Experiment 2: Vary the noise level (σ) from 5 to 100 and observe how the best fit degrades. At what noise level does model selection become unreliable?

7. Exercises¶

Easy 1. A population grows from 100 to 800 over 20 years. Which function family is most appropriate: linear, exponential, or logistic? Justify with one qualitative reason.

Easy 2. If residuals in a model show a clear wave pattern, what does this suggest about the model’s function family?

Medium 1. Implement a train-test split evaluator: given data, a model fn, and a split ratio, fit on train and compute RMSE on test. Apply to at least two model families on the same dataset.

Medium 2. Generate data from y = 3x² + noise. Fit linear, quadratic, and cubic models. Which has lowest training error? Which has lowest test error?

Hard. Implement AIC (Akaike Information Criterion) model comparison: AIC = 2k - 2·log(L), where k is the number of parameters and L is the likelihood (assume Gaussian errors). Compare linear, quadratic, and cubic fits using AIC.
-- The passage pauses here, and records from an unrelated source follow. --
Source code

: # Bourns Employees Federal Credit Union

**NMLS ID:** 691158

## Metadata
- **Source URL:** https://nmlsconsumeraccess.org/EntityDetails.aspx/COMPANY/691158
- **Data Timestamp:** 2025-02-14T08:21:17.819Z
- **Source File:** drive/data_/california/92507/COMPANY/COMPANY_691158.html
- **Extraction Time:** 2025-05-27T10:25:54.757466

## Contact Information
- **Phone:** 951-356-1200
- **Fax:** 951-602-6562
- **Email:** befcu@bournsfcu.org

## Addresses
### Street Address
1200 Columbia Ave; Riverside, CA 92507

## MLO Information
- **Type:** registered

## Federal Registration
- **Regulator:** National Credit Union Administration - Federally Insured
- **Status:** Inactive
9. Chapter Summary & Connections¶

Modeling cycle: observe → hypothesize family → fit → validate → refine
Interpolation is reliable; extrapolation requires trust in the model structure
Residuals should look like random noise — any pattern indicates model misspecification
RMSE, R², AIC are quantitative tools for comparing models

Forward connections:

ch072 (Fitting Simple Models) formalizes the parameter search
ch073 (Error and Residuals) analyzes what residual patterns tell us
ch287 (Model Evaluation) covers the full validation toolkit